Stated task 1 - From the passage on selective data compression, output the stretch from "In the description" through "teachings of the present disclosure." word for word.
Stated task 2 - Summarize the passage on selective data compression in two sentences.

━━━ Given passage ━━━

Each of the features and teachings disclosed herein can be utilized separately or in conjunction with other features and teachings to provide a system and method for applying selective data compression schemes based on object classification and regions of interest. Representative examples utilizing many of these additional features and teachings, both separately and in combination, are described in further detail with reference to the attached figures. This detailed description is merely intended to teach a person of skill in the art further details for practicing aspects of the present teachings and is not intended to limit the scope of the claims. Therefore, combinations of features disclosed above in the detailed description may not be necessary to practice the teachings in the broadest sense, and are instead taught merely to describe particularly representative examples of the present teachings.
In the description below, for purposes of explanation only, specific nomenclature is set forth to provide a thorough understanding of the present disclosure. However, it will be apparent to one skilled in the art that these specific details are not required to practice the teachings of the present disclosure.
Some portions of the detailed descriptions herein are presented in terms of algorithms and symbolic representations of operations on data bits within a computer memory. These algorithmic descriptions and representations are used by those skilled in the data processing arts to effectively convey the substance of their work to others skilled in the art. An algorithm is here, and generally, conceived to be a self-consistent sequence of steps leading to a desired result. The steps are those requiring physical manipulations of physical quantities. Usually, though not necessarily, these quantities take the form of electrical or magnetic signals capable of being stored, transferred, combined, compared, and otherwise manipulated. It has proven convenient at times, principally for reasons of common usage, to refer to these signals as bits, values, elements, symbols, characters, terms, numbers, or the like.
It should be borne in mind, however, that all of these and similar terms are to be associated with the appropriate physical quantities and are merely convenient labels applied to these quantities. Unless specifically stated otherwise as apparent from the below discussion, it is appreciated that throughout the description, discussions utilizing terms such as “processing,” “computing,” “calculating,” “determining,” “displaying,” or the like, refer to the action and processes of a computer system, or similar electronic computing device, that manipulates and transforms data represented as physical (electronic) quantities within the computer system's registers and memories into other data similarly represented as physical quantities within the computer system memories or registers or other such information storage, transmission or display devices.

━━━ Entries shown ━━━

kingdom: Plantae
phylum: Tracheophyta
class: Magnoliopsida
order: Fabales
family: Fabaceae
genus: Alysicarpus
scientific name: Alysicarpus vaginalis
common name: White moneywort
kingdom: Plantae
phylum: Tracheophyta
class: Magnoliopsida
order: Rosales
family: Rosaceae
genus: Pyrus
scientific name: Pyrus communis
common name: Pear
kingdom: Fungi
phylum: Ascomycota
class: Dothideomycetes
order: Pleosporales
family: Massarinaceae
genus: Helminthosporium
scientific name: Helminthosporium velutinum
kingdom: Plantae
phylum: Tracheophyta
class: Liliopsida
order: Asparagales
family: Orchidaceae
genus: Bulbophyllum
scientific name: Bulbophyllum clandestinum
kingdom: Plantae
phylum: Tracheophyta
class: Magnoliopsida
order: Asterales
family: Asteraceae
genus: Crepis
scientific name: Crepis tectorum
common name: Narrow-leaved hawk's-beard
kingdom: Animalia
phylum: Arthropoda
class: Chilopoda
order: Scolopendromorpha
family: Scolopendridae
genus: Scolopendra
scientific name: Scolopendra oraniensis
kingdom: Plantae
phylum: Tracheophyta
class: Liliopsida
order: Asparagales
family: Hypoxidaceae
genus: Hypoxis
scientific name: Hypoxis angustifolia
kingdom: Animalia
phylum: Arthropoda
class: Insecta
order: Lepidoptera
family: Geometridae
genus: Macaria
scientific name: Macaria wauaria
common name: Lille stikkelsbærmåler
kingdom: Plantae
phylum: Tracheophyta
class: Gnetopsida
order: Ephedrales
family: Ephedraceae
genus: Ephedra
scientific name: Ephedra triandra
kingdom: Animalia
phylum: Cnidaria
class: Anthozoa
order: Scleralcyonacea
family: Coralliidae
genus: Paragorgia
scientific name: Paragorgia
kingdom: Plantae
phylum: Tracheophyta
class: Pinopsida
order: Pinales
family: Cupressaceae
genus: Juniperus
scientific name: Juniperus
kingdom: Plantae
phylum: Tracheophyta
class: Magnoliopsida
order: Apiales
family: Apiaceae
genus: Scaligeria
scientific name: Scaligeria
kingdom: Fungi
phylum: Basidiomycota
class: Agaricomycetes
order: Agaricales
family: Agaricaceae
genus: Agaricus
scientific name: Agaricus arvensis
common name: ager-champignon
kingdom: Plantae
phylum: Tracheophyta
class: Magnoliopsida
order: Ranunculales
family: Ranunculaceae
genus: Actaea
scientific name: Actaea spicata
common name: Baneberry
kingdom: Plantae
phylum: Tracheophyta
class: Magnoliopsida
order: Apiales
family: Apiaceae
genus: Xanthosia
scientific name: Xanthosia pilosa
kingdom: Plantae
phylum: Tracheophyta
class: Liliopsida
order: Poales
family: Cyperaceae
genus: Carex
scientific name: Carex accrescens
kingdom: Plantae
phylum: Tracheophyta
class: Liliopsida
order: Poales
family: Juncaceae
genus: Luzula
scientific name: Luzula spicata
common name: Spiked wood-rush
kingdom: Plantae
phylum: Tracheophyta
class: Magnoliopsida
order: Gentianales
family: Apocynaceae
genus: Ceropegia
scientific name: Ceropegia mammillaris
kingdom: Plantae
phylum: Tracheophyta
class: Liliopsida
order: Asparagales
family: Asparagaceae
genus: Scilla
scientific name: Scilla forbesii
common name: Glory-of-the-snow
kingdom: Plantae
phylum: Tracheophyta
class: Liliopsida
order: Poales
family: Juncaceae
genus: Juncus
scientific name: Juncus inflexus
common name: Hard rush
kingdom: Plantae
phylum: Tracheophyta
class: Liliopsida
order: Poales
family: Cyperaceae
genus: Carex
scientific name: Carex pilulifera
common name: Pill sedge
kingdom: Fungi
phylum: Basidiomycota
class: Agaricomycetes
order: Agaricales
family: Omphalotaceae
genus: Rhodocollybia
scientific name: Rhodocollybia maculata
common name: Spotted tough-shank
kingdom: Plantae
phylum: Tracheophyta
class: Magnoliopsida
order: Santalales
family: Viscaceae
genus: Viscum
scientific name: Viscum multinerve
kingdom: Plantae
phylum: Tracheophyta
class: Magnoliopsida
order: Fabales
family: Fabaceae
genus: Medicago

━━━

Full solution 1 -
In the description below, for purposes of explanation only, specific nomenclature is set forth to provide a thorough understanding of the present disclosure. However, it will be apparent to one skilled in the art that these specific details are not required to practice the teachings of the present disclosure.

Full solution 2 - The disclosed features and teachings can be used separately or together to provide a system and method for applying selective data compression schemes based on object classification and regions of interest, and the detailed description is meant to teach further details without limiting the scope of the claims. Parts of the description are presented as algorithms, meaning self-consistent sequences of steps that manipulate physical quantities, and terms such as "processing" or "computing" refer to the actions of a computer system that manipulates and transforms data represented as physical quantities.